**Data shown**.
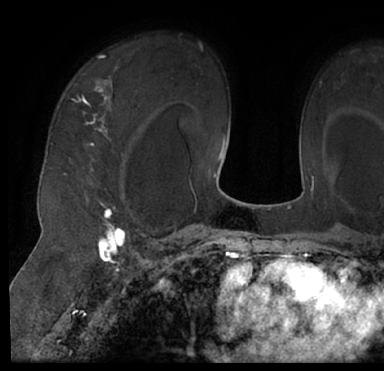
Breast MRI (dynamic contrast-enhanced), one axial slice. Slice 51 of 66 in the series (ordered by position). Cropped to one breast. Dynamic contrast-enhanced series, time point 2 of 7 at this slice position (early post-contrast). 1.5 T. TE 3 ms, TR 6.2 ms. 384 × 371 image matrix, field of view 247 × 239 mm. Female patient.
Annotated regions visible in this slice (semi-automatic segmentation, software-assisted and operator-edited):
- enhancing-tissue mask used for the functional tumour volume (all voxels passing the contrast-enhancement thresholds inside the analysis volume; usually the tumour): bounding box [x1, y1, x2, y2] px = [17, 43, 377, 205]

**Task brief**. Exact output of each line above is wanted, without the pictures.

**Completed task**.
Breast MRI (dynamic contrast-enhanced), one axial slice. Slice 51 of 66 in the series (ordered by position). Cropped to one breast. Dynamic contrast-enhanced series, time point 2 of 7 at this slice position (early post-contrast). 1.5 T. TE 3 ms, TR 6.2 ms. 384 × 371 image matrix, field of view 247 × 239 mm. Female patient.
Annotated regions visible in this slice (semi-automatic segmentation, software-assisted and operator-edited):
- enhancing-tissue mask used for the functional tumour volume (all voxels passing the contrast-enhancement thresholds inside the analysis volume; usually the tumour): bounding box [x1, y1, x2, y2] px = [17, 43, 377, 205]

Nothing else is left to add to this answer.